課題 »
a. 原文の「かんばせには笑みが浮かべられ」から「なにしろ彼女は彼女に薔薇園を与えた恋人に心奪われているのだから。」までを、一字も変えずに書き写して返してください。
b. 原文で、少女は次にいつ会おうと言っていますか。

原文 »
------------------------------------------------------------

KALEIDOSCOPE

Written by Sumiha
 
  OLD CONTENTS NEW




  心の鍵溶かして


2004年01月23日(金)
 



◆円舞曲(仮)・1

 月が中天をやや過ぎたころ。
 薔薇園はしんと静まり返っている。
 誰もいない訳ではないようだった。人影が奥まった場所にふたつ――――。
「……すこし冷えるわね」
 ひとつは小柄な影だ。髪が短ければ少年か少女か見分けられない。この薔薇園の現持ち主だ。
 少女は寒そうに両腕で自分を抱いた。ネグリジェの上にガウンを羽織ったずいぶん無防備な姿だ。
「時間が時間ですからね。なんでしたら僕のジャケットをお貸ししましょうか?」
 もうひとつは中肉中背の男だった。宵闇に溶けこみそうな漆黒の髪、同色の瞳。服も黒い為に肌が異様に白く引き立っている。
 かんばせには笑みが浮かべられている。一見して人の良さそうな、だが底を隠している表情だ。
「結構よ。すぐ戻るつもりだから」
 言葉をきっかけとして足もとのトートバッグから紙を数枚、取り出した。迷いなく、すっと男に差し出す。つっけんどんとも言える仕草だった。
 男は少女の態度を意に介さず紙を受け取る。さっと目を通すと満足そうに頷いた。
「それにしても良かったんですか、本当にここで」
「今更なに言ってんのよ。はじめに時間を指定してきたのはあなたでしょ。真夜中にあたしが遠出するほうが不自然だわ」
 会話は囁きに近い。草木も寝静まる時間とはいえ、誰も来ない保障は無い。深夜はただでさえ音がよく通る。小声になるのも当たり前だ。両者ともに親しげに会話できる間柄にないのだ、本来ならば。
 最初に接触を試みたのは少女の方だったか。日々の雑多な記憶に埋もれ、二人ともが思い出せない。
 時間を指定したのは男、場所を指定したのは少女。この場合は共犯になるのだろうか。
「じゃ、次は新月の夜にね」
 見渡す限りの薔薇の花、夜空の満月、次の約束。しかしそこに甘い感情は入らない。
 少し残念だ。男は表情に出さず思った。
 なにしろ彼女は彼女に薔薇園を与えた恋人に心奪われているのだから。
 大した皮肉だ。皮肉でなければ面白い冗談だ。

------------------------------------------------------------

提供データ »
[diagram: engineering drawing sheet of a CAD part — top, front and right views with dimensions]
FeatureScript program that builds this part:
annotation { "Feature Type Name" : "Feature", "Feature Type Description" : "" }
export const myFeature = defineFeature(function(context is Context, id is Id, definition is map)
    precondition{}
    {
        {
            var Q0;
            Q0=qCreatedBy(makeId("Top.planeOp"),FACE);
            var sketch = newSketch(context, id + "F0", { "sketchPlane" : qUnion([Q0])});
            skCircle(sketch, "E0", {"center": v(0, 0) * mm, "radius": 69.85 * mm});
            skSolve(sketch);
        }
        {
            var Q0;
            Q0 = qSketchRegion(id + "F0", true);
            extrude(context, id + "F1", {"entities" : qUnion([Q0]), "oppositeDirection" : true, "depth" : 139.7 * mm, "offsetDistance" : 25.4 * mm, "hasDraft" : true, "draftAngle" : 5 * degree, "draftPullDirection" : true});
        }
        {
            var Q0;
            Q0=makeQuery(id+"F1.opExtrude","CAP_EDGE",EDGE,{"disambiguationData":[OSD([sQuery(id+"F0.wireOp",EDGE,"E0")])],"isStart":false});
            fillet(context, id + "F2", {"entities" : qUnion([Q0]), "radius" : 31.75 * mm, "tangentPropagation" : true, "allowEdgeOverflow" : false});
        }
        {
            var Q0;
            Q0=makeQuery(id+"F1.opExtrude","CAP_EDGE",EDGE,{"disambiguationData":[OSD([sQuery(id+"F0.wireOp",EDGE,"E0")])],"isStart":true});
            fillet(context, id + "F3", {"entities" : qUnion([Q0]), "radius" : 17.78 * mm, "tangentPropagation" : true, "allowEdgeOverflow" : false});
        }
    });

------------------------------------------------------------

回答 »
a.
かんばせには笑みが浮かべられている。一見して人の良さそうな、だが底を隠している表情だ。
「結構よ。すぐ戻るつもりだから」
 言葉をきっかけとして足もとのトートバッグから紙を数枚、取り出した。迷いなく、すっと男に差し出す。つっけんどんとも言える仕草だった。
 男は少女の態度を意に介さず紙を受け取る。さっと目を通すと満足そうに頷いた。
「それにしても良かったんですか、本当にここで」
「今更なに言ってんのよ。はじめに時間を指定してきたのはあなたでしょ。真夜中にあたしが遠出するほうが不自然だわ」
 会話は囁きに近い。草木も寝静まる時間とはいえ、誰も来ない保障は無い。深夜はただでさえ音がよく通る。小声になるのも当たり前だ。両者ともに親しげに会話できる間柄にないのだ、本来ならば。
 最初に接触を試みたのは少女の方だったか。日々の雑多な記憶に埋もれ、二人ともが思い出せない。
 時間を指定したのは男、場所を指定したのは少女。この場合は共犯になるのだろうか。
「じゃ、次は新月の夜にね」
 見渡す限りの薔薇の花、夜空の満月、次の約束。しかしそこに甘い感情は入らない。
 少し残念だ。男は表情に出さず思った。
 なにしろ彼女は彼女に薔薇園を与えた恋人に心奪われているのだから。

b. 新月の夜です。